History

Cosmoe began, in a way, back in the latter half of the 1990’s. When BeOS came out, I was amazed at the clean UI, the deeply integrated multi-processing support, and the light footprint of the OS. The operating systems of the day had none of those things. I always hoped that Apple would purchase Be and adapt it for the next version of MacOS. Alas, that never happened, and due to a series of missteps and mergers that did not align well with Be’s strengths, Be and its eponymous operating system faded away. Once the dust settled from that collapse, I held out hope that BeOS would be open-sourced, but that never came to pass either.

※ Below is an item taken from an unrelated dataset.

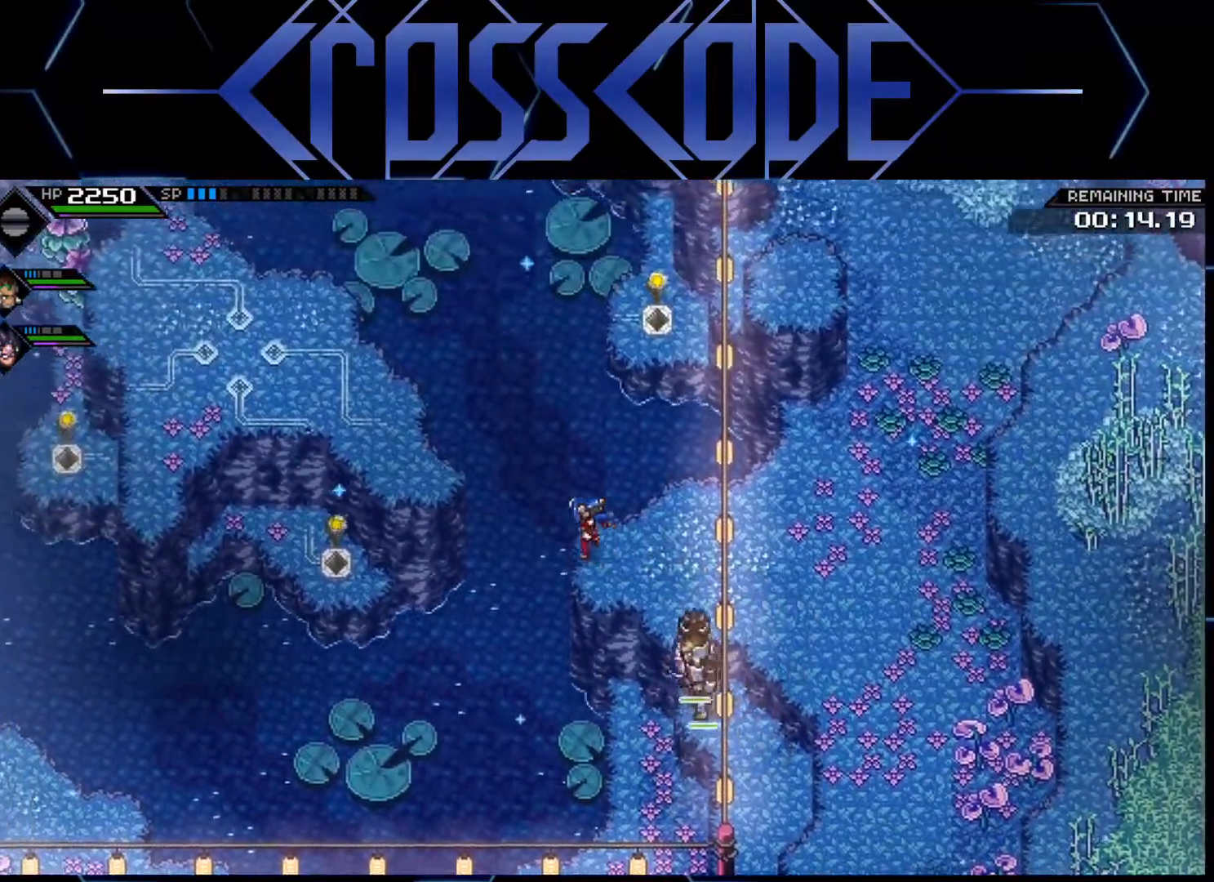
{"buttons": [], "left_stick": "up-left", "right_stick": "center", "events": []}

In 2000, I got involved with an open-source operating system called Atheos, written almost completely by one man: Kurt Skauen. It was an amazing effort that captured many of the core strengths of BeOS, including a very similar class library. The Achilles heel, however, was lack of hardware compatibility. Due to having it’s own home-grown kernel, hardware support was minimal, which made it difficult to use and develop for.

Once I got the know the internals of the Atheos project well, it became clear that adapting it to run on the Linux kernel would not only be feasible, but very beneficial for developing and running it. With significant contributions from another like-minded Atheos devotee, Tom Marshall, I adapted the Atheos code to work on Linux and eventually released the first version of Cosmoe in 2002.

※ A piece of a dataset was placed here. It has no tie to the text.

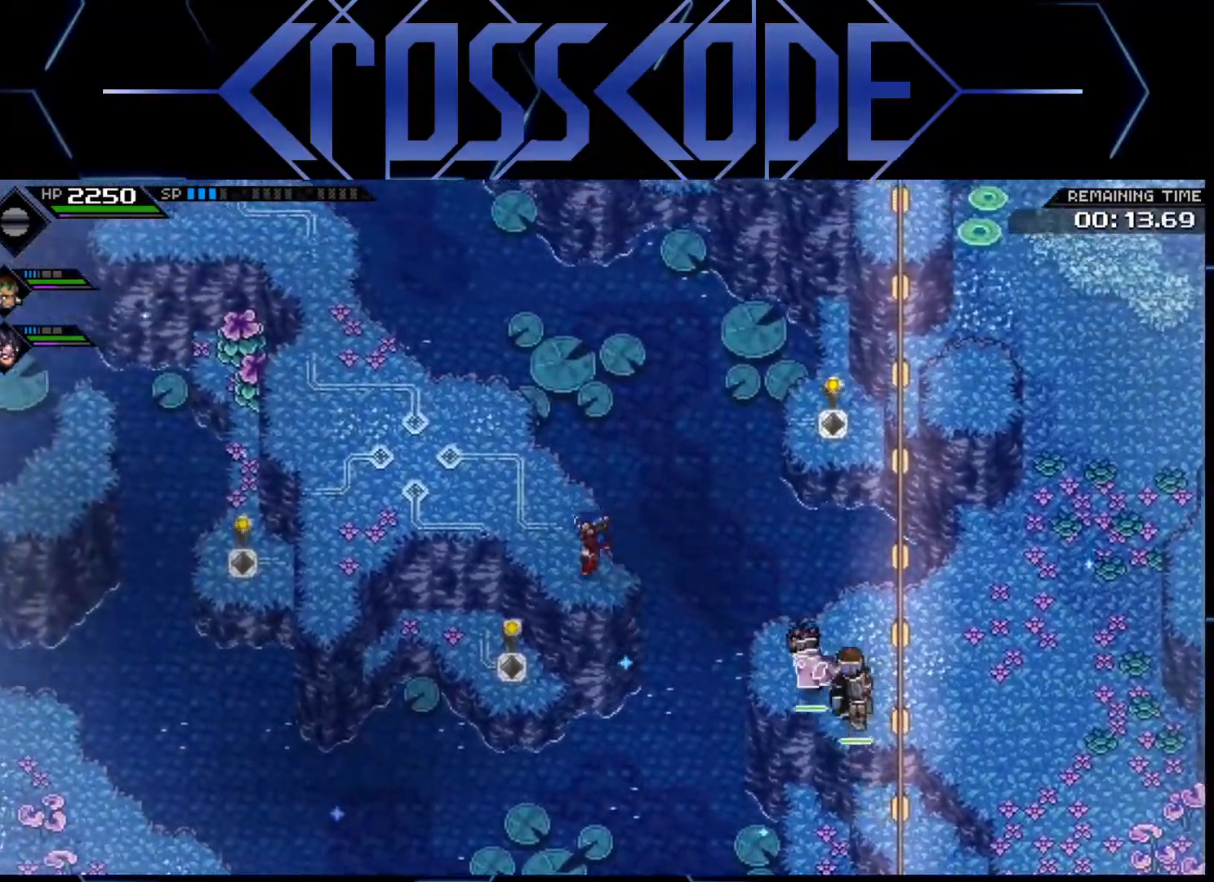
{"buttons": [], "left_stick": "up-left", "right_stick": "center", "events": []}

Not long after, Kurt Skauen ceased all work Atheos, so the Atheos/Cosmoe synergy came to a halt. However, another similar project had recently started: OpenBeOS. As the name implied, their goal was to create an open-source clone of BeOS. With the Atheos project seemingly dead, and this new project picking up steam, it made sense to align Cosmoe with them going forward. Even better, whereas Atheos was somewhat BeOS-like, OpenBeOS aimed for perfect source and binary compatibility. Given that I had already started moving Cosmoe in that direction, this was a welcome sign of things to come.

Things progressed quickly for both projects, and there was nice collaboration. Since I had the luxury of working on Linux and using newer versions of the gcc compiler, I was able to root out compile issues before they hit the much larger OpenBeOS project. And of course Cosmoe benefited greatly from their continuous development of the Be class libraries.

My family had also been progressing quickly, and by 2007, I found myself with 5 children under the age of 10! That’s when I hit a wall. I had no free time left to devote to Cosmoe, and decided to set aside Cosmoe to focus on my family and my sanity.

In mid-2024, my 3rd son Joshua, not even born when I started this project but who is now in college studying to be a programmer himself, had some questions about operating systems. I decided to dust off Cosmoe and see if I could get it running again, to show him what I had worked on. At first it would only compile and run on extremely old 32-bit versions of Mandrake Linux from 2007. But I had caught the bug again. Not only had I forgotten how fun Cosmoe was to program, but the intervening 17 years of progress made by OpenBeOS (now Haiku) made the certain aspects of this revival come at lightning speed. Day by day, week by week, I got it running on newer versions of Linux, and re-synchronized it with ever-more-recent releases of Haiku. After about 2 months of late-night effort, I had a version of Cosmoe that was 64-bit compatible, ran on multiple modern Linux releases, and was almost completely up-to-date with the latest Haiku source changes.